» **What is required**: Convert the entries from the line with "catalogue / barcode: US 531952" to the line with "genus: Crataegus" into a numbered list, omitting blank lines.

» **Data provided**:
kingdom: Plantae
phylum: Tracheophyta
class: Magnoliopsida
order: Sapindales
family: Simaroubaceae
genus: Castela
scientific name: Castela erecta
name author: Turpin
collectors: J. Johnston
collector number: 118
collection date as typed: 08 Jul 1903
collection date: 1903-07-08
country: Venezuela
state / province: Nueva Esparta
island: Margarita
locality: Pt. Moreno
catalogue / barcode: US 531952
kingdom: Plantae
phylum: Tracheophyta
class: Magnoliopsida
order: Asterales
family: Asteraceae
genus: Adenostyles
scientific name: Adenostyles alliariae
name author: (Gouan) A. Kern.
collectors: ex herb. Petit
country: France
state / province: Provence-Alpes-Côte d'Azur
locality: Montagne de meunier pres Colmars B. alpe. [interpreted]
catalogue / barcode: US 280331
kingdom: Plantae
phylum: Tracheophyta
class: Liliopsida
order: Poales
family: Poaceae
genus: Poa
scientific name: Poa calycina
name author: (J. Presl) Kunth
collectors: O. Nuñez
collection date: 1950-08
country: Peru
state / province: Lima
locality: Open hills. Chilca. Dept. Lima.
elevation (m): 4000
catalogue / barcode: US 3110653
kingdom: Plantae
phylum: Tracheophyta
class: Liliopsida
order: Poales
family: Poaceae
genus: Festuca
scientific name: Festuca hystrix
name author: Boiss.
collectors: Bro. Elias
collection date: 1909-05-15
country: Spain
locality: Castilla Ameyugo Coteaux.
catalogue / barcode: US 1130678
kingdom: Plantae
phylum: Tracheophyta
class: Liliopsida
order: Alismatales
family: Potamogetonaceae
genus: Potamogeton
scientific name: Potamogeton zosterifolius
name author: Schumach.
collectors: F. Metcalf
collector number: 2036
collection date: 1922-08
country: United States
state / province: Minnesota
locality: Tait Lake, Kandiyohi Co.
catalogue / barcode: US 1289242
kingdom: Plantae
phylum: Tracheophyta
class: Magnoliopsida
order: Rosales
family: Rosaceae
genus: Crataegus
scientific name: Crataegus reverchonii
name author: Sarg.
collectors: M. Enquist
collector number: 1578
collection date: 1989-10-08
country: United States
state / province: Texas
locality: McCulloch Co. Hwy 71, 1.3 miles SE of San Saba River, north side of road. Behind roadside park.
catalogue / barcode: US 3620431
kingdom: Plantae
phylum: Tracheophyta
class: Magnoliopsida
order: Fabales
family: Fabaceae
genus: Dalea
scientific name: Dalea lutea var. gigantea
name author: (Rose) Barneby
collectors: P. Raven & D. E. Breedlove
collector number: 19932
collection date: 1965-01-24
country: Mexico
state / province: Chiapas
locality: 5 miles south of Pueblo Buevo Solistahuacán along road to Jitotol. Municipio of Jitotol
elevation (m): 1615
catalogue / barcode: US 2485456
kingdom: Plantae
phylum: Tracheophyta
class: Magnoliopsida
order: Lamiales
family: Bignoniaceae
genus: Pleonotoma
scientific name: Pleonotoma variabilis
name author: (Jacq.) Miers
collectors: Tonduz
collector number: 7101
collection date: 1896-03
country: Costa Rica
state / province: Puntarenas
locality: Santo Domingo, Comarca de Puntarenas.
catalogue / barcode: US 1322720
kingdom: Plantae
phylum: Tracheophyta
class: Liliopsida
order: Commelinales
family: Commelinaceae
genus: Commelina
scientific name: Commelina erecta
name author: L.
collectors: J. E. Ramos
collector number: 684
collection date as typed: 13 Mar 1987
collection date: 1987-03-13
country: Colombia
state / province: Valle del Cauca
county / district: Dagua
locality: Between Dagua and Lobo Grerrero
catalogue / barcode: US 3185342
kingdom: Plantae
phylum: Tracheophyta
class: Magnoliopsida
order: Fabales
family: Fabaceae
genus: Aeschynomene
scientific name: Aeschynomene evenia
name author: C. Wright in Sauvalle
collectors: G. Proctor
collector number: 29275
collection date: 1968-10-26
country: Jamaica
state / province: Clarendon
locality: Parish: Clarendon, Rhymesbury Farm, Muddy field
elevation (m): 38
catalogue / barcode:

» **Output of the exercise**:
1. catalogue / barcode: US 531952
2. kingdom: Plantae
3. phylum: Tracheophyta
4. class: Magnoliopsida
5. order: Asterales
6. family: Asteraceae
7. genus: Adenostyles
8. scientific name: Adenostyles alliariae
9. name author: (Gouan) A. Kern.
10. collectors: ex herb. Petit
11. country: France
12. state / province: Provence-Alpes-Côte d'Azur
13. locality: Montagne de meunier pres Colmars B. alpe. [interpreted]
14. catalogue / barcode: US 280331
15. kingdom: Plantae
16. phylum: Tracheophyta
17. class: Liliopsida
18. order: Poales
19. family: Poaceae
20. genus: Poa
21. scientific name: Poa calycina
22. name author: (J. Presl) Kunth
23. collectors: O. Nuñez
24. collection date: 1950-08
25. country: Peru
26. state / province: Lima
27. locality: Open hills. Chilca. Dept. Lima.
28. elevation (m): 4000
29. catalogue / barcode: US 3110653
30. kingdom: Plantae
31. phylum: Tracheophyta
32. class: Liliopsida
33. order: Poales
34. family: Poaceae
35. genus: Festuca
36. scientific name: Festuca hystrix
37. name author: Boiss.
38. collectors: Bro. Elias
39. collection date: 1909-05-15
40. country: Spain
41. locality: Castilla Ameyugo Coteaux.
42. catalogue / barcode: US 1130678
43. kingdom: Plantae
44. phylum: Tracheophyta
45. class: Liliopsida
46. order: Alismatales
47. family: Potamogetonaceae
48. genus: Potamogeton
49. scientific name: Potamogeton zosterifolius
50. name author: Schumach.
51. collectors: F. Metcalf
52. collector number: 2036
53. collection date: 1922-08
54. country: United States
55. state / province: Minnesota
56. locality: Tait Lake, Kandiyohi Co.
57. catalogue / barcode: US 1289242
58. kingdom: Plantae
59. phylum: Tracheophyta
60. class: Magnoliopsida
61. order: Rosales
62. family: Rosaceae
63. genus: Crataegus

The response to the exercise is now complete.